* Begin Given passage *
# Yarn that doesn't pill



## katie69 (Apr 25, 2014)

What yarns are other KP members using for garments for winter wear, that won't pill.
I find it so disappointing to spend so much time making a garment, only to find it is constantly fluffing up and forming balls. I think it looks so unsightly.
Is it better to choose wool or a wool blend over acrylic?


----------



## Linda6885 (Feb 13, 2011)

if you are knitting for warmth, wool or a wool blend is always the better choice. Wool a natural fiber, acrylic is made from oil, essentially a plastic fiber. Don't get me wrong, they now make some beautiful acrylic yarns, but natural fibers breath, and can wick away moisture to keep you more comfortable. As far as pilling, nearly all fibers will pill depending on how they are spun and then cared for. Friction is what causes pilling, which is why it usually shows up first under arms. You can do some things to discourage pilling, like washing garments inside out, washing by hand, and washing alone, where it can't pick up lint from other garments. Some fiber will pill more than others, a yarn which is extremely soft, and spun lightly. I believe if you do a search here(search tab above, tiny print) you will find tons of advice on the subject.


----------



## Revan (Jun 29, 2011)

Deborah Noville has non-pilling yarn, but it is acrylic. Many afghans are made with acrylic yarn and are very warm and toasty. Don't rule out acrylic yarn just because it does not have a "natural" fiber in it.


----------



## Jessica-Jean (Mar 14, 2011)

If anyone ever finds any fibre that does NOT pill where there's friction (underarms, where shoulder bag or back-pack straps rub, etc.), please, announce it to all.

Personally, I believe the popularity of shawls may - at least partially - be the fact that they aren't subjected to the treatment (_mis_-treatment?) that causes pilling.


----------



## katie69 (Apr 25, 2014)
* End Given passage *
What is asked -
[1] In the yarn pilling thread, what causes pilling?
[2] Please extend the yarn pilling thread from the point where it stops.
* Begin Record list *
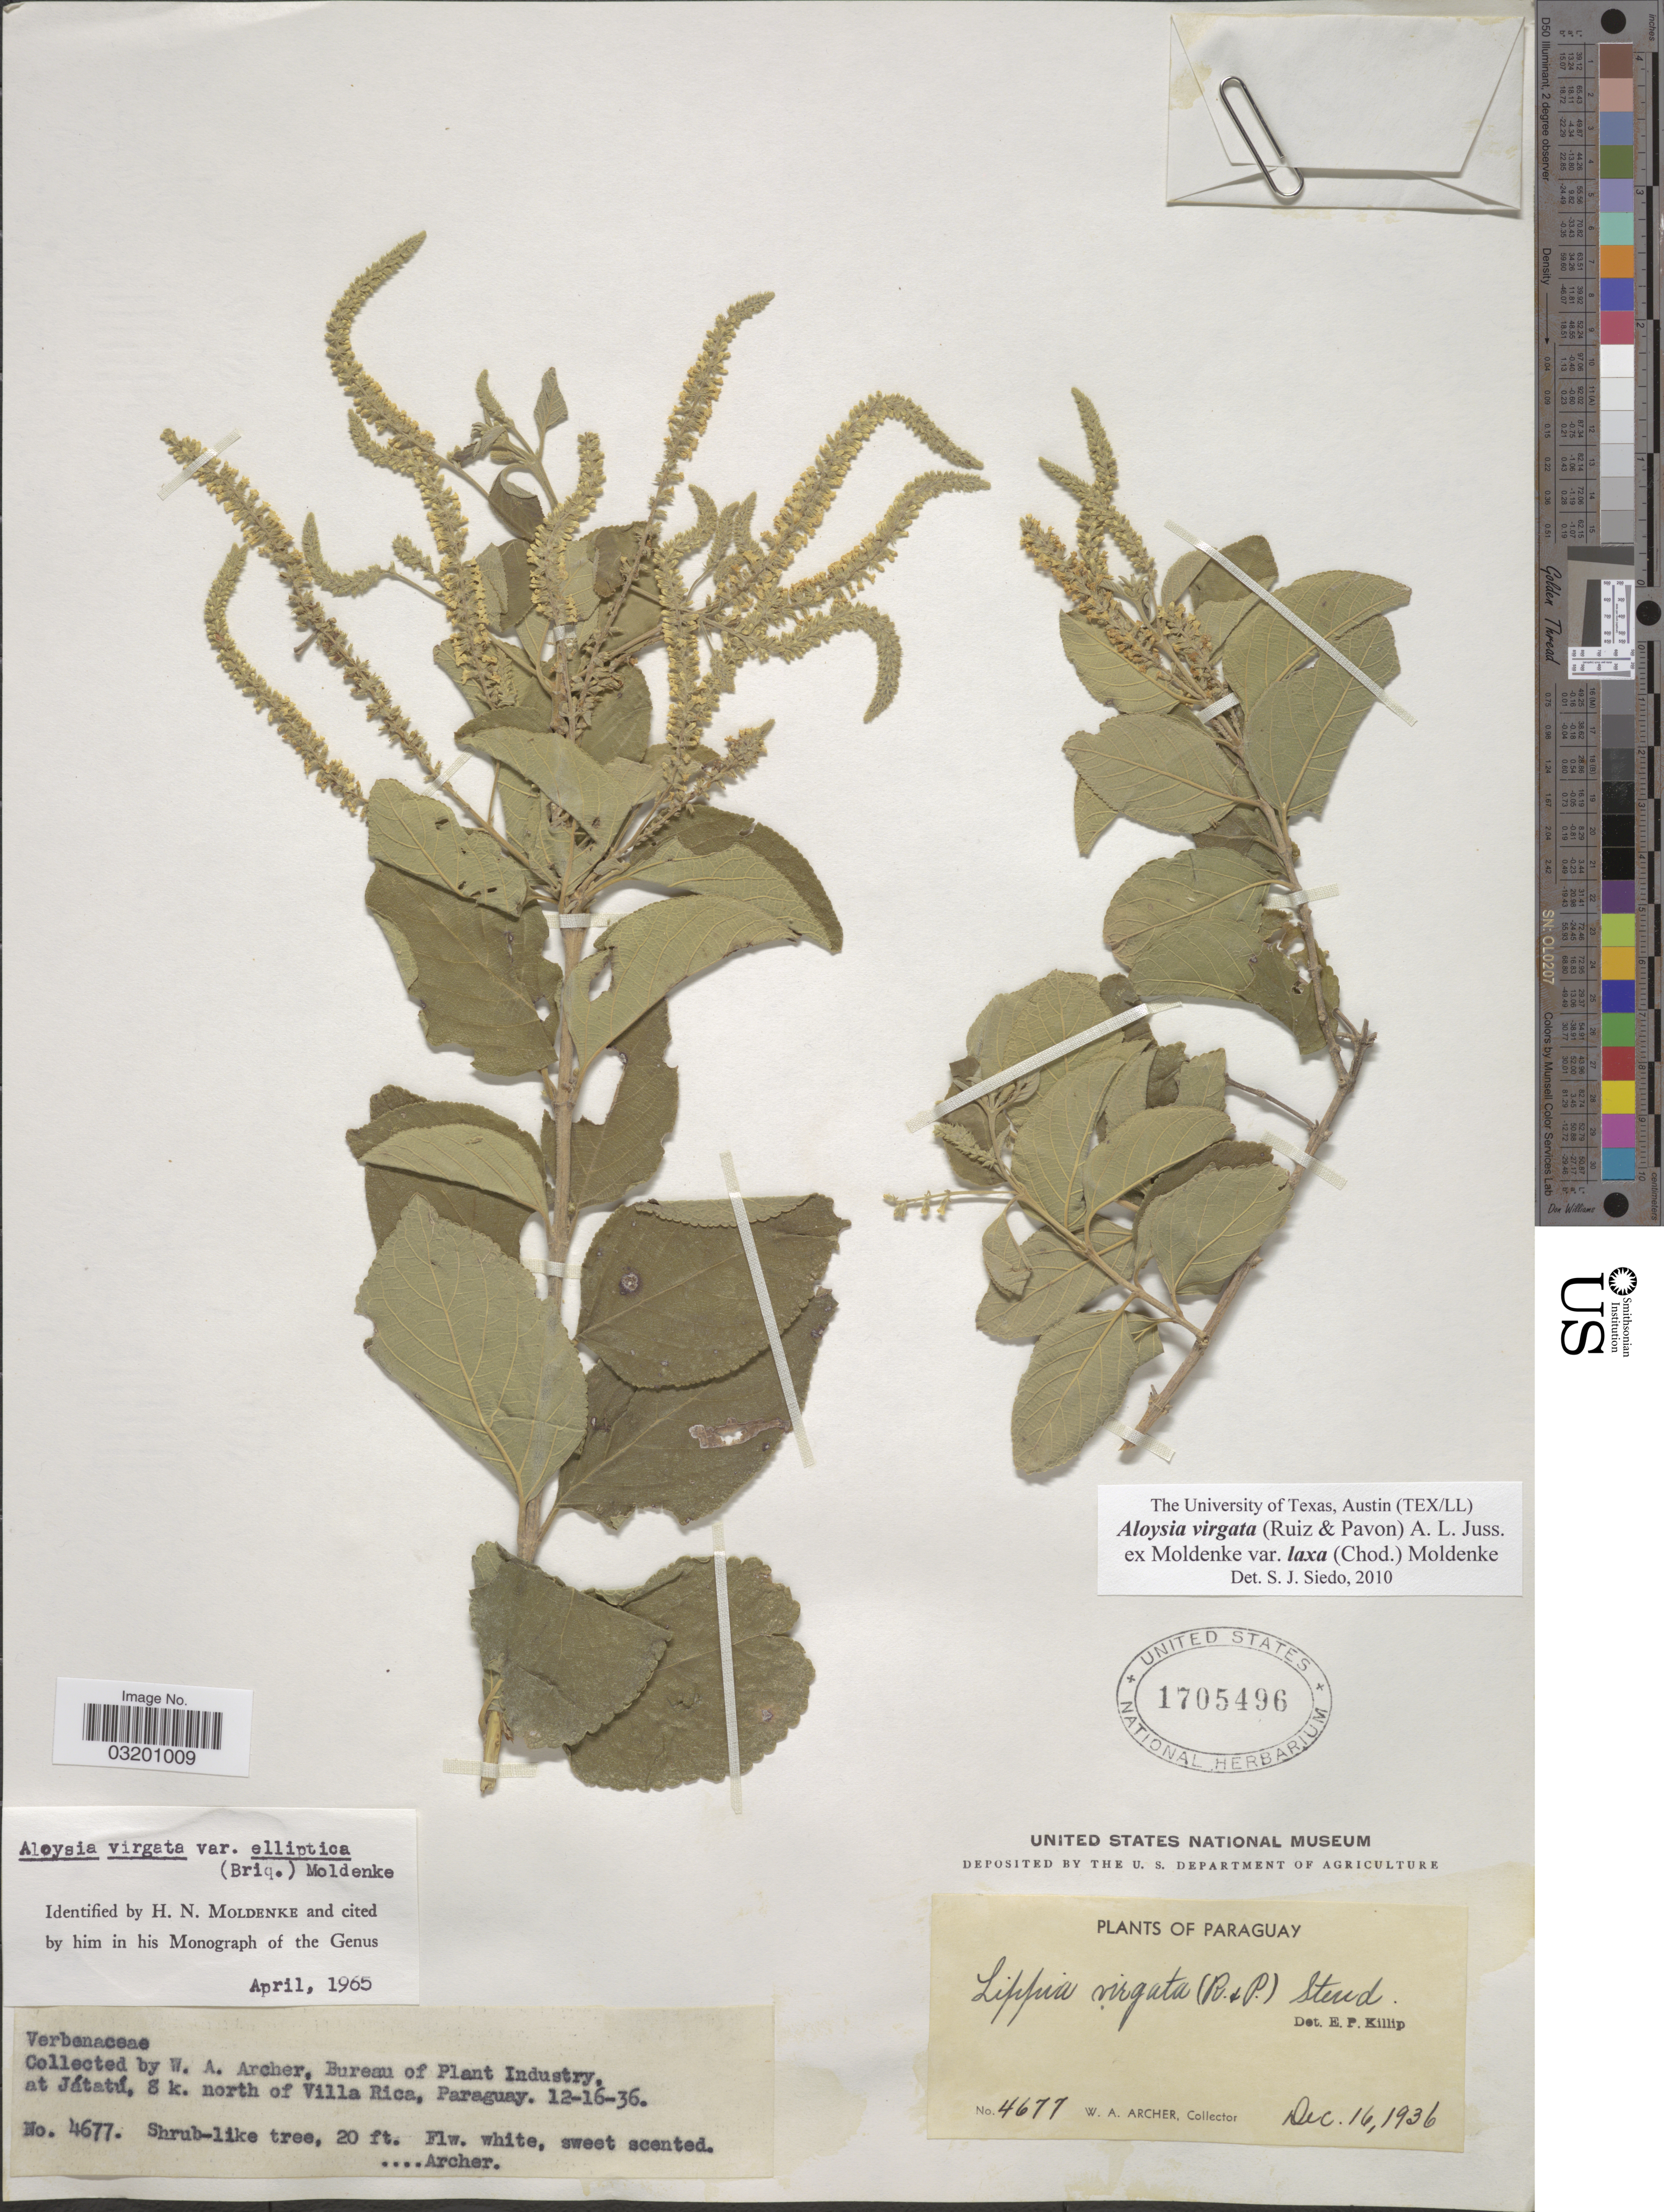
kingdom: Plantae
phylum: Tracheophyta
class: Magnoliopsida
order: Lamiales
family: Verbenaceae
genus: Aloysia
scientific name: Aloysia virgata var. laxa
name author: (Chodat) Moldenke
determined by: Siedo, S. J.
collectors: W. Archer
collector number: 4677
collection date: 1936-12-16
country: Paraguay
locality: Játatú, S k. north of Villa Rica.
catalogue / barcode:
* End Record list *
The answers -
[1] Friction.

[2]
Whereas I appreciate all your answers, my question has not really been answered. I have made 2 cardigans from 100% Acrylic, 4 ply, baby soft, they have both pilled awfully, that I feel they are not suitable to wear out, but just around the house. It is impossible to tell from the balls before they are knitted, the yarn looks so smooth and soft. Can any of you recommend brands which don't pill as much. I realise that there will be some pilling, especially in the underarms etc., but there must be yarns which don't do this as much as the ones I have used.
There is a lot of expense and time used up and I feel it's a waste of both when they don't turn out the way you want them to.


----------



## The Reader (May 29, 2014)

katie69 said:


> What yarns are other KP members using for garments for winter wear, that won't pill.
> I find it so disappointing to spend so much time making a garment, only to find it is constantly fluffing up and forming balls. I think it looks so unsightly.
> Is it better to choose wool or a wool blend over acrylic?


Deborah Noville acrylic non-pilling yarn.


----------



## Aspen Leaf (Jul 5, 2011)

I am knitting a sweater out of a chunky, three ply, loosely spun, commercial, wool yarn.. I have not finished the garment and it is pilling. ARGH! As my skills develop and my understanding of fibers increase, I prefer tightly plied, long staple yarn. The longer the strand of wool/fiber strand before spinning, the less likely pilling will be. A tighter spin is more desirable for me. It seems to keep the wool/fibers more disciplined and within the ply. I am not a spinner. I do not understand all the intricacies of this. I'm sure one of our resident spinners can explain this better.


----------



## Linda6885 (Feb 13, 2011)

katie69 said:


> Whereas I appreciate all your answers, my question has not really been answered. I have made 2 cardigans from 100% Acrylic, 4 ply, baby soft, they have both pilled awfully, that I feel they are not suitable to wear out, but just around the house. It is impossible to tell from the balls before they are knitted, the yarn looks so smooth and soft. Can any of you recommend brands which don't pill as much. I realise that there will be some pilling, especially in the underarms etc., but there must be yarns which don't do this as much as the ones I have used.
> There is a lot of expense and time used up and I feel it's a waste of both when they don't turn out the way you want them to.


I did a search on anti-pilling yarns, there are a few that claim this one is made by Universal, it is an acrylic yarn. But as most have said, every fiber will pill. You also can remove the 'pills' with a sweater shaver. Maybe you can try one of the yarns that claim to be anti-pilling.


----------



## eppe (Feb 14, 2014)

the " softer" the yarn, the more tendency to pill. Doesn't matter it it's expensive yarn or less expensive. Acryclic yarn will also pill. Any area that has a lot of friction will have a tendency to pill. Just my 2 cents worth.


----------



## homesweethome (Jan 27, 2011)

I recently saw Deramores has come out with a "non-pilling" yarn also.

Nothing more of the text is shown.